The purpose of Don Quixote is a burlesque parody of books of chivalry. As a comical book, it was read almost exclusively during the seventeenth and eighteenth centuries. From Romanticism to today, readers of the novel tend to appreciate his desire for freedom, his courage, his faith in justice, and his absolute love for Dulcinea. The novel is an ideal defense in a world where great ideals have lost their meaning. Cervantes argues for the defense of certain ideals of the Renaissance world. Chivalric literature was already discredited, and it would be meaningless simply to compose a work parodying it. The nature of the protagonist’s insanity, against all common sense and all experience, makes the character pathetic.

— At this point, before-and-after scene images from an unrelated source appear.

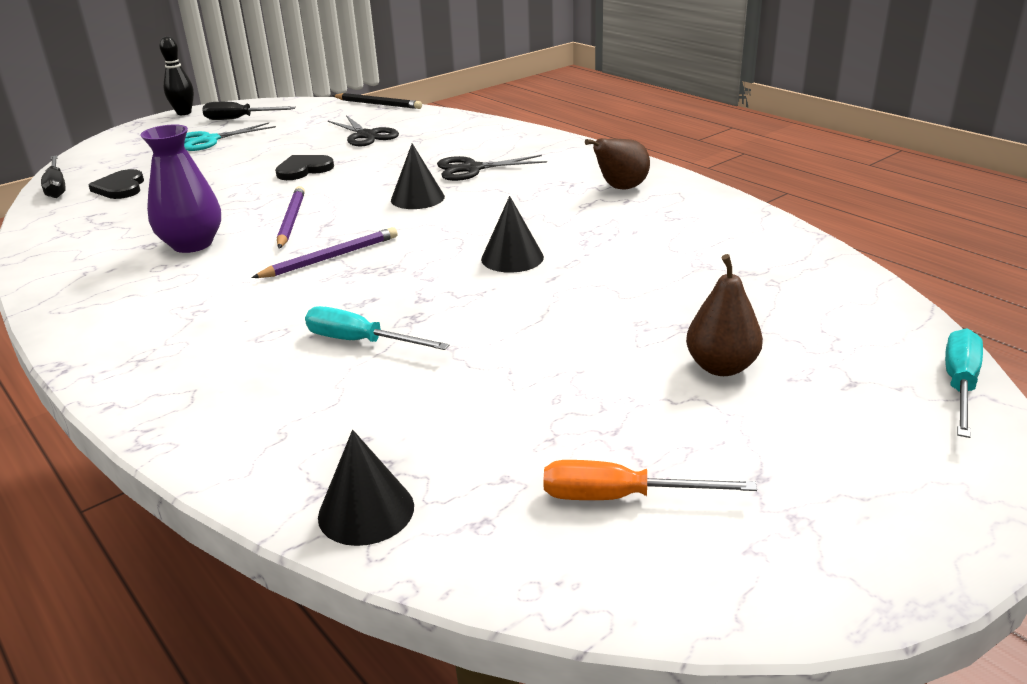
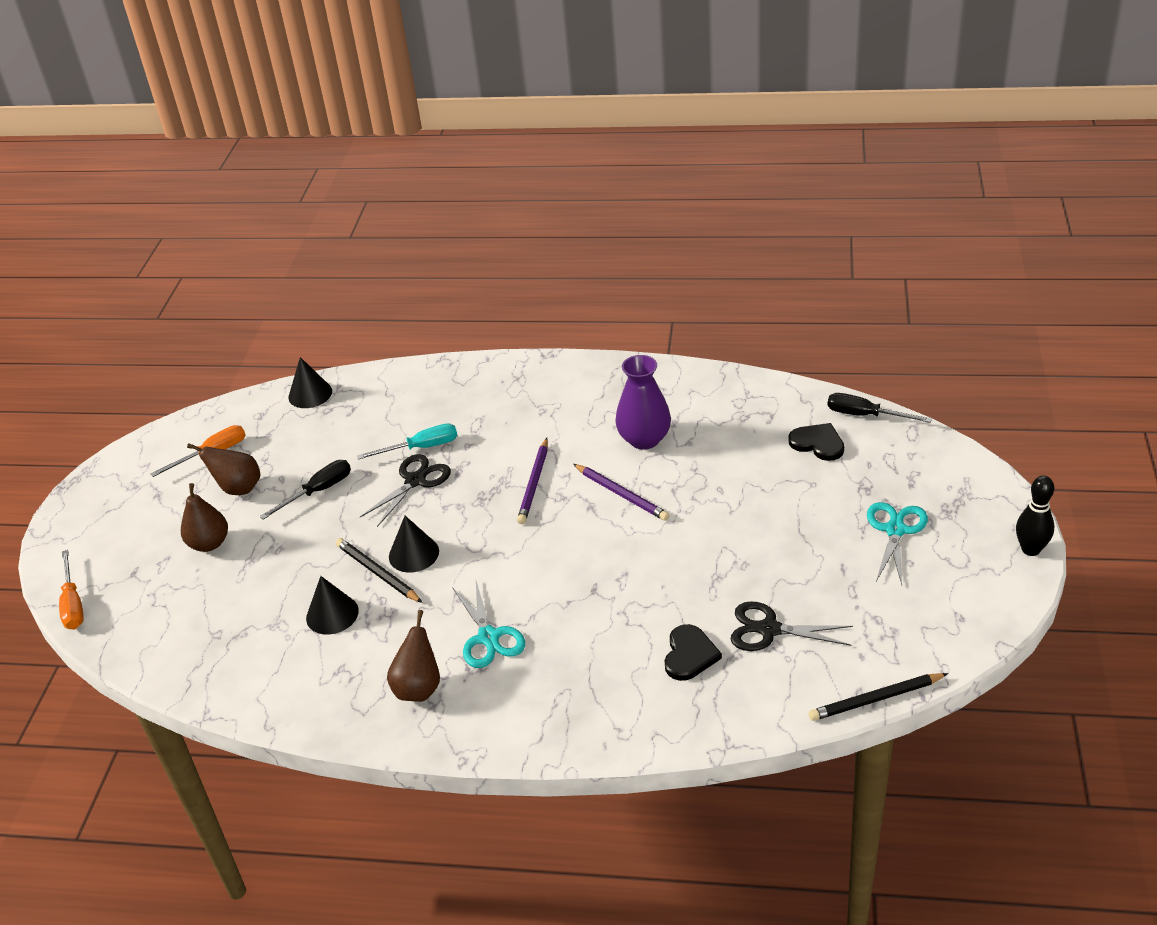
camera: 140 degrees right, 10 degrees up
black screwdriver [202,102,296,120] -> black screwdriver moved to [260,460,351,520]
black heart [275,155,334,180] -> black heart moved to [664,624,722,681]
black cone [391,143,445,209] -> black cone moved to [306,576,359,635]
black scissors [437,155,547,181] -> black scissors moved to [360,454,451,527]
turquoise screwdriver [945,328,983,438] -> orange screwdriver [59,550,84,629]
none -> brown pear [187,443,261,495]
none -> black pencil [336,538,423,603]
none -> turquoise scissors [453,581,525,668]

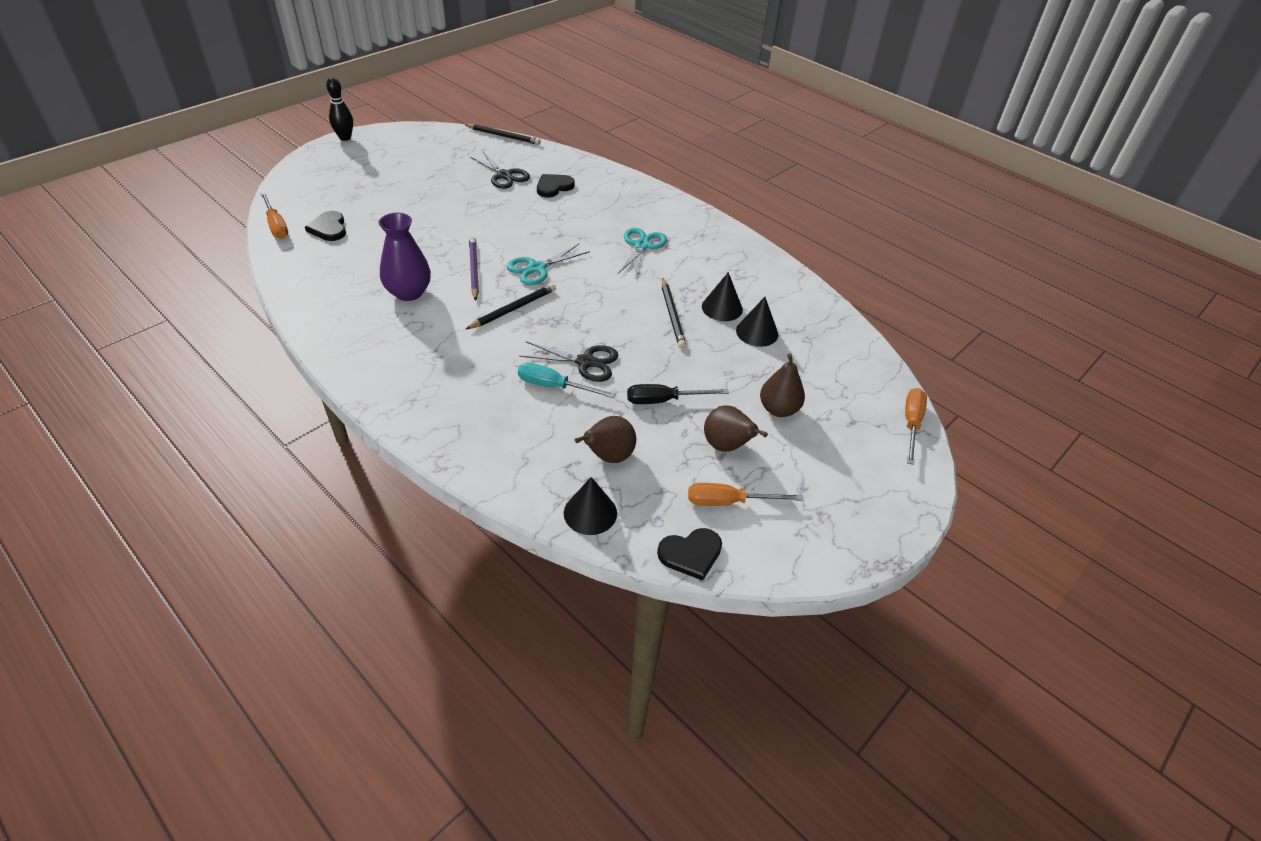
camera: 150 degrees left, 5 degrees up
black scissors [360,454,451,527] -> black scissors turned 150 degrees counterclockwise [519,341,618,382]
brown pear [387,610,440,702] -> brown pear moved to [575,416,636,463]
black cone [389,516,439,573] -> black cone moved to [736,297,778,347]
purple pencil [517,438,548,524] -> black pencil [466,284,556,329]
black screwdriver [828,393,932,423] -> orange screwdriver [260,192,288,239]
turquoise scissors [867,502,928,584] -> turquoise scissors moved to [506,244,590,285]
none -> black heart [657,528,722,581]

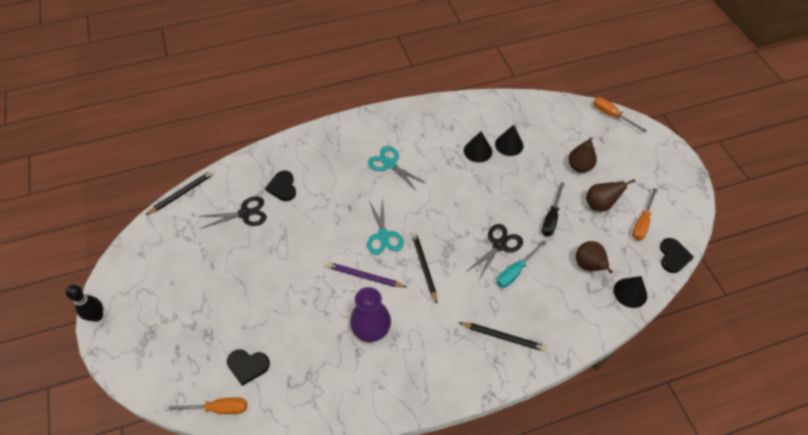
camera: 60 degrees left, 10 degrees up
black pencil [662,278,686,348] -> black pencil moved to [459,322,547,352]

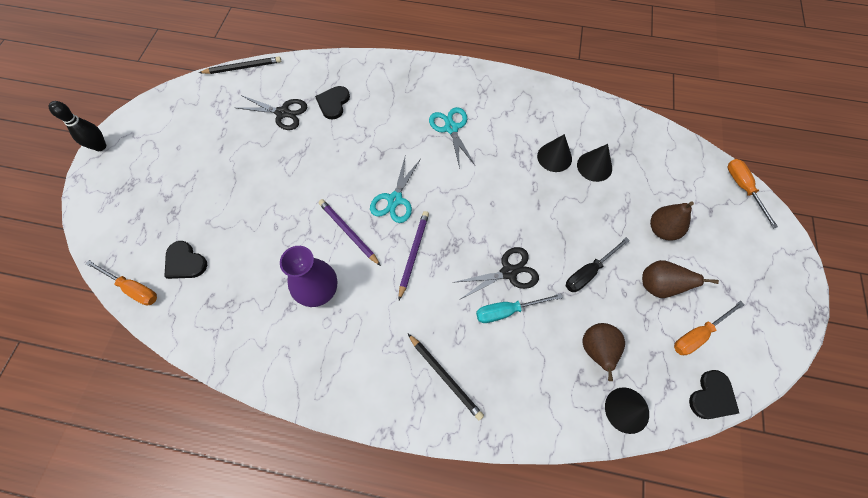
camera: 30 degrees right, 10 degrees up
black pencil [411,232,437,304] -> purple pencil [399,211,429,300]

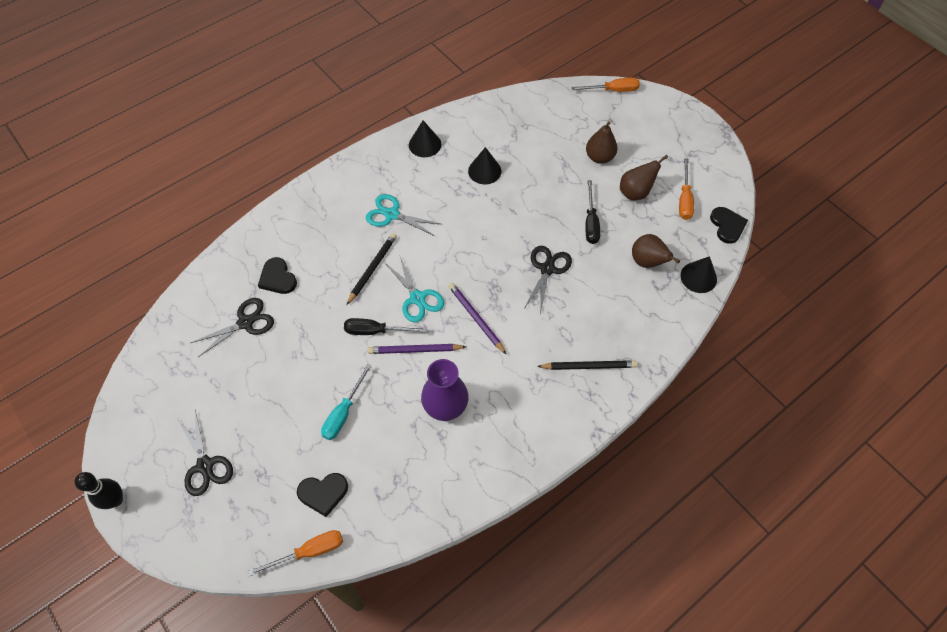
camera: 50 degrees left, 5 degrees down
black pencil [199,56,281,74] -> black pencil moved to [347,233,397,305]
turquoise screwdriver [476,293,563,323] -> turquoise screwdriver moved to [321,364,372,440]
black cone [577,144,612,182] -> black cone moved to [409,120,441,157]
orange screwdriver [728,159,778,228] -> orange screwdriver turned 150 degrees clockwise [571,78,640,92]
none -> black scissors [178,410,233,496]
none -> black screwdriver [344,318,427,335]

Besides being a novel of ideas with humor and universal scope, it is a book of literary criticism and theory. In Cervantes’s work, the characters constantly talk about literature and make judgments about the literary genres of the sixteenth century, as well as concepts and ideas about topics, genres, and literary forms. The work itself is an exercise in literary experimentation; narratives are pastoral, Moorish, and courtly, with poems and dialogues. It is also a social story: nobles, knights, and squires crave to retrieve a dignified social position, and there is Moorish persecution. Chivalry books give a perfect and beautiful image of his past glory. Sancho Panza represents the poor peasant craving to prosper. Finally, both characters are a reflection of society, where the key to greatness and the desire to thrive had become a widespread obsession.

Cervantes parodies the delusion, typical of humanistic Utopia of the sixteenth century, which is now a useless response to the problems of Spain at the time. The final lesson that everyone would understand is that one is the son of his works and is worth as much as they are worth.